Con respecto a la situación de la jefatura de Ushuaia, dijo que el edificio “está complicado, estamos con problemas de agua, problema de redes. El edificio no fue diseñado para contener a personas privadas de la libertad y esto data de varias décadas que venimos arrastrando este problema, por lo que necesitamos una solución de fondo. Esto comenzó en el ‘65 cuando se puso el primer calabozo en la planta alta. Antes de crearse el Servicio Penitenciario la administración la tenía la policía, luego se independizó pero la infraestructura quedó.

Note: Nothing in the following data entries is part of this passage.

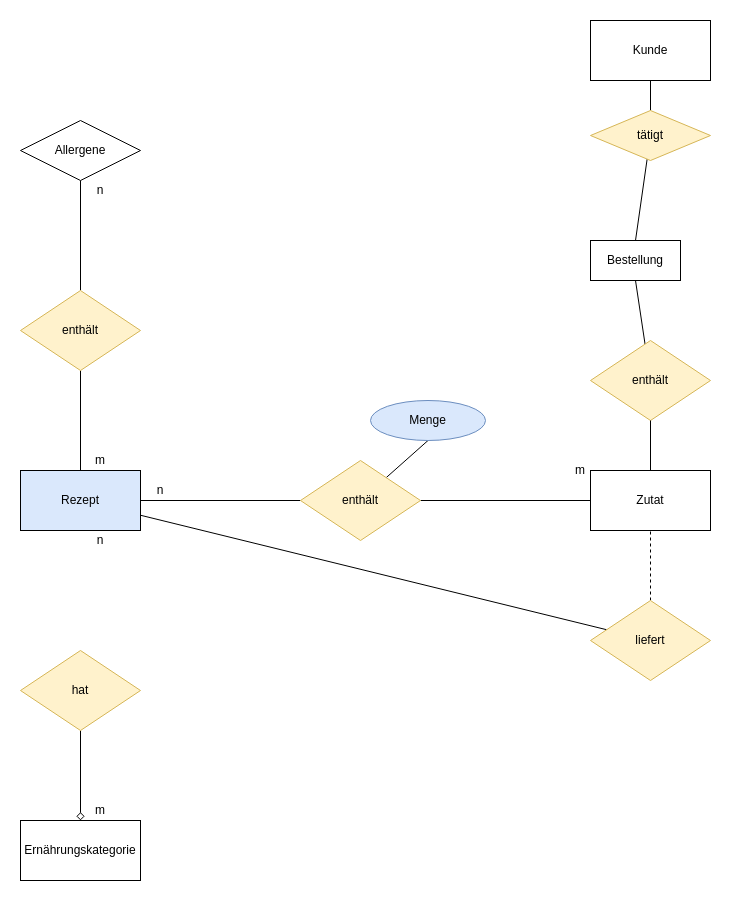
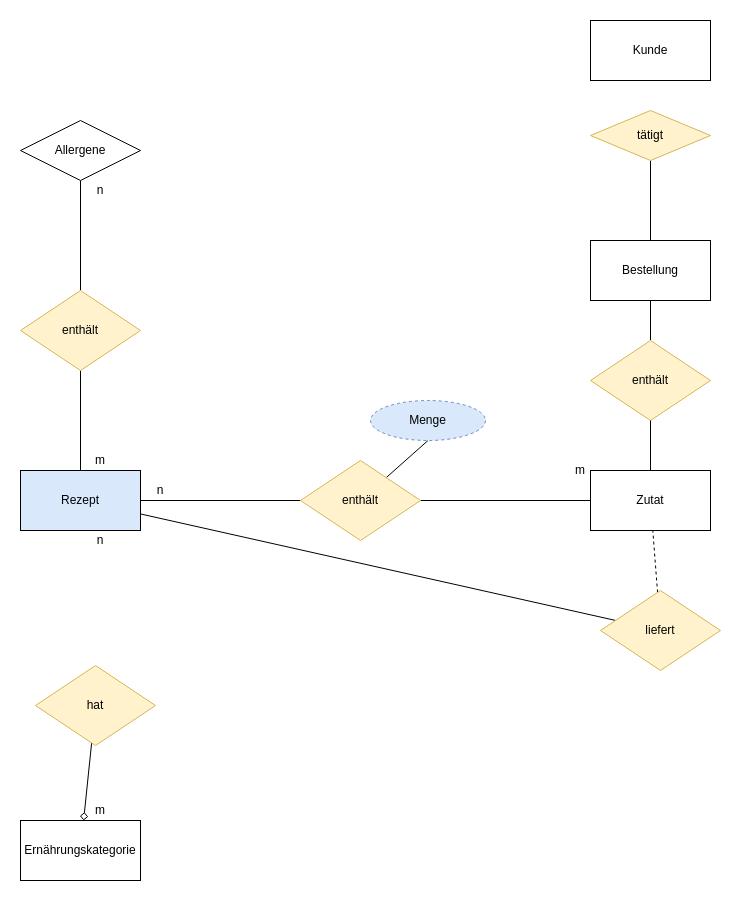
  <mxCell id="0" />
  <mxCell id="1" parent="0" />
  <mxCell id="2" style="edgeStyle=none;rounded=0;orthogonalLoop=1;jettySize=auto;html=1;endArrow=none;endFill=0;" edge="1" parent="1" source="4" target="23"><mxGeometry relative="1" as="geometry" /></mxCell>
  <mxCell id="3" style="edgeStyle=none;rounded=0;orthogonalLoop=1;jettySize=auto;html=1;endArrow=none;endFill=0;" edge="1" parent="1" source="4" target="14"><mxGeometry relative="1" as="geometry" /></mxCell>
  <mxCell id="4" value="Rezept" style="rounded=0;whiteSpace=wrap;html=1;fillColor=#dae8fc;" vertex="1" parent="1"><mxGeometry y="470" width="120" height="60" as="geometry" x="20" /></mxCell>
  <mxCell id="5" value="Kunde" style="rounded=0;whiteSpace=wrap;html=1;" vertex="1" parent="1"><mxGeometry x="590" y="20" width="120" height="60" as="geometry" /></mxCell>
- <mxCell id="6" value="Bestellung" style="rounded=0;whiteSpace=wrap;html=1;" vertex="1" parent="1"><mxGeometry x="590" y="240" width="90" height="40" as="geometry" /></mxCell>
+ <mxCell id="6" value="Bestellung" style="rounded=0;whiteSpace=wrap;html=1;" vertex="1" parent="1"><mxGeometry x="590" y="240" width="120" height="60" as="geometry" /></mxCell>
  <mxCell id="7" value="Ernährungskategorie" style="rounded=0;whiteSpace=wrap;html=1;" vertex="1" parent="1"><mxGeometry y="820" width="120" height="60" as="geometry" x="20" /></mxCell>
  <mxCell id="8" style="edgeStyle=none;rounded=0;orthogonalLoop=1;jettySize=auto;html=1;entryX=0.5;entryY=0;entryDx=0;entryDy=0;endArrow=none;endFill=0;" edge="1" parent="1" source="9" target="14"><mxGeometry relative="1" as="geometry" /></mxCell>
  <mxCell id="9" value="&lt;div&gt;Allergene&lt;/div&gt;" style="rhombus;whiteSpace=wrap;html=1;" vertex="1" parent="1"><mxGeometry y="120" width="120" height="60" as="geometry" x="20" /></mxCell>
  <mxCell id="10" style="edgeStyle=none;rounded=0;orthogonalLoop=1;jettySize=auto;html=1;entryX=1;entryY=0.5;entryDx=0;entryDy=0;endArrow=none;endFill=0;" edge="1" parent="1" source="13" target="4"><mxGeometry relative="1" as="geometry" /></mxCell>
  <mxCell id="11" style="edgeStyle=none;rounded=0;orthogonalLoop=1;jettySize=auto;html=1;entryX=0.5;entryY=1;entryDx=0;entryDy=0;endArrow=none;endFill=0;" edge="1" parent="1" source="13" target="21"><mxGeometry relative="1" as="geometry" /></mxCell>
  <mxCell id="12" style="edgeStyle=none;rounded=0;orthogonalLoop=1;jettySize=auto;html=1;entryX=0;entryY=0.5;entryDx=0;entryDy=0;endArrow=none;endFill=0;" edge="1" parent="1" source="13" target="27"><mxGeometry relative="1" as="geometry" /></mxCell>
  <mxCell id="13" value="enthält" style="rhombus;whiteSpace=wrap;html=1;fillColor=#fff2cc;strokeColor=#d6b656;" vertex="1" parent="1"><mxGeometry x="300" y="460" width="120" height="80" as="geometry" /></mxCell>
  <mxCell id="14" value="enthält" style="rhombus;whiteSpace=wrap;html=1;fillColor=#fff2cc;strokeColor=#d6b656;" vertex="1" parent="1"><mxGeometry y="290" width="120" height="80" as="geometry" x="20" /></mxCell>
  <mxCell id="15" value="" style="edgeStyle=none;rounded=0;orthogonalLoop=1;jettySize=auto;html=1;endArrow=diamond;endFill=0;" edge="1" parent="1" source="16" target="7"><mxGeometry relative="1" as="geometry" /></mxCell>
- <mxCell id="16" value="hat" style="rhombus;whiteSpace=wrap;html=1;fillColor=#fff2cc;strokeColor=#d6b656;" vertex="1" parent="1"><mxGeometry y="650" width="120" height="80" as="geometry" x="20" /></mxCell>
+ <mxCell id="16" value="hat" style="rhombus;whiteSpace=wrap;html=1;fillColor=#fff2cc;strokeColor=#d6b656;" vertex="1" parent="1"><mxGeometry x="35" y="665" width="120" height="80" as="geometry" /></mxCell>
  <mxCell id="17" value="n" style="text;html=1;strokeColor=none;fillColor=none;align=center;verticalAlign=middle;whiteSpace=wrap;rounded=0;" vertex="1" parent="1"><mxGeometry x="80" y="180" width="40" height="20" as="geometry" /></mxCell>
  <mxCell id="18" value="m" style="text;html=1;strokeColor=none;fillColor=none;align=center;verticalAlign=middle;whiteSpace=wrap;rounded=0;" vertex="1" parent="1"><mxGeometry x="80" y="800" width="40" height="20" as="geometry" /></mxCell>
  <mxCell id="19" value="n" style="text;html=1;strokeColor=none;fillColor=none;align=center;verticalAlign=middle;whiteSpace=wrap;rounded=0;" vertex="1" parent="1"><mxGeometry x="140" y="480" width="40" height="20" as="geometry" /></mxCell>
  <mxCell id="20" value="m" style="text;html=1;strokeColor=none;fillColor=none;align=center;verticalAlign=middle;whiteSpace=wrap;rounded=0;" vertex="1" parent="1"><mxGeometry x="80" y="450" width="40" height="20" as="geometry" /></mxCell>
- <mxCell id="21" value="Menge" style="ellipse;whiteSpace=wrap;html=1;fillColor=#dae8fc;strokeColor=#6c8ebf;" vertex="1" parent="1"><mxGeometry x="370" y="400" width="115" height="40" as="geometry" /></mxCell>
+ <mxCell id="21" value="Menge" style="ellipse;whiteSpace=wrap;html=1;fillColor=#dae8fc;strokeColor=#6c8ebf;dashed=1;" vertex="1" parent="1"><mxGeometry x="370" y="400" width="115" height="40" as="geometry" /></mxCell>
  <mxCell id="22" style="edgeStyle=none;rounded=0;orthogonalLoop=1;jettySize=auto;html=1;endArrow=none;endFill=0;dashed=1;" edge="1" parent="1" source="23" target="27"><mxGeometry relative="1" as="geometry" /></mxCell>
- <mxCell id="23" value="&lt;div&gt;liefert&lt;/div&gt;" style="rhombus;whiteSpace=wrap;html=1;fillColor=#fff2cc;strokeColor=#d6b656;" vertex="1" parent="1"><mxGeometry x="590" y="600" width="120" height="80" as="geometry" /></mxCell>
+ <mxCell id="23" value="&lt;div&gt;liefert&lt;/div&gt;" style="rhombus;whiteSpace=wrap;html=1;fillColor=#fff2cc;strokeColor=#d6b656;" vertex="1" parent="1"><mxGeometry x="600" y="590" width="120" height="80" as="geometry" /></mxCell>
  <mxCell id="24" style="edgeStyle=none;rounded=0;orthogonalLoop=1;jettySize=auto;html=1;entryX=0.5;entryY=1;entryDx=0;entryDy=0;endArrow=none;endFill=0;" edge="1" parent="1" source="25" target="6"><mxGeometry relative="1" as="geometry" /></mxCell>
  <mxCell id="25" value="enthält" style="rhombus;whiteSpace=wrap;html=1;fillColor=#fff2cc;strokeColor=#d6b656;" vertex="1" parent="1"><mxGeometry x="590" y="340" width="120" height="80" as="geometry" /></mxCell>
  <mxCell id="26" style="edgeStyle=none;rounded=0;orthogonalLoop=1;jettySize=auto;html=1;entryX=0.5;entryY=1;entryDx=0;entryDy=0;endArrow=none;endFill=0;" edge="1" parent="1" source="27" target="25"><mxGeometry relative="1" as="geometry" /></mxCell>
  <mxCell id="27" value="&lt;div&gt;Zutat&lt;/div&gt;" style="rounded=0;whiteSpace=wrap;html=1;" vertex="1" parent="1"><mxGeometry x="590" y="470" width="120" height="60" as="geometry" /></mxCell>
  <mxCell id="28" style="edgeStyle=none;rounded=0;orthogonalLoop=1;jettySize=auto;html=1;entryX=0.5;entryY=0;entryDx=0;entryDy=0;endArrow=none;endFill=0;" edge="1" parent="1" source="30" target="6"><mxGeometry relative="1" as="geometry" /></mxCell>
- <mxCell id="29" style="edgeStyle=none;rounded=0;orthogonalLoop=1;jettySize=auto;html=1;entryX=0.5;entryY=1;entryDx=0;entryDy=0;endArrow=none;endFill=0;" edge="1" parent="1" source="30" target="5"><mxGeometry relative="1" as="geometry" /></mxCell>
  <mxCell id="30" value="tätigt" style="rhombus;whiteSpace=wrap;html=1;fillColor=#fff2cc;strokeColor=#d6b656;" vertex="1" parent="1"><mxGeometry x="590" y="110" width="120" height="50" as="geometry" /></mxCell>
  <mxCell id="31" value="n" style="text;html=1;strokeColor=none;fillColor=none;align=center;verticalAlign=middle;whiteSpace=wrap;rounded=0;" vertex="1" parent="1"><mxGeometry x="80" y="530" width="40" height="20" as="geometry" /></mxCell>
  <mxCell id="32" value="m" style="text;html=1;strokeColor=none;fillColor=none;align=center;verticalAlign=middle;whiteSpace=wrap;rounded=0;" vertex="1" parent="1"><mxGeometry x="560" y="460" width="40" height="20" as="geometry" /></mxCell>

En Río Grande está la unidad de detención pero en Ushuaia necesitamos un lugar de alojamiento acorde para la gente privada de su libertad, que necesita mejor infraestructura. Estamos con un problema de hacinamiento, de convivencia, y nadie está bien, ni los policías que prestamos servicio ni los privados de su libertad”, aseveró.

“Necesitamos infraestructura y eso se está trabajando con el Ministerio de Obras Públicas, con el Ministerio de Gobierno, porque tenemos lugares que son inhabitables y estamos muy urgidos de mejorar algunos destacamentos. Hay que hacerlos de nuevo en algunos casos porque pasaron mucho tiempo sin mantenimiento. Hay dependencias que necesitan espacio nuevo, como la comisaría de género de Río Grande que está en INTEVU. Ahí, o se hace un edificio nuevo o se remodela el actual, porque se está trabajando de manera dificultosa. La comisaría de género de Ushuaia también ha quedado chica, necesitamos nuevas dependencias y ya está trabajando el Ministerio de Obras Públicas en estos temas”, agregó.

En cuanto a la flota vehicular, “hoy el sistema de seguridad se basa en vehículos que son exigidos al máximo. Faltan camionetas para los lugares alejados del ejido urbano, e incluso dentro del ejido hay lugares que en invierno necesitamos vehículos 4×4 para poder acceder, principalmente en Ushuaia, Tolhuin y las zonas rurales de la jurisdicción de Río Grande”.

“También necesitamos crecer en el sistema de videovigilancia, que ha dado muy buenos resultados. En Río Grande tenemos mayor cantidad de cámaras que en Ushuaia y hay un proyecto de sistema de videocámaras para Tolhuin, que veremos cuándo podremos implementar. Todo esto también depende de la red provincial de fibra óptica y hay mucho trabajo por hacer sobre eso”, concluyó.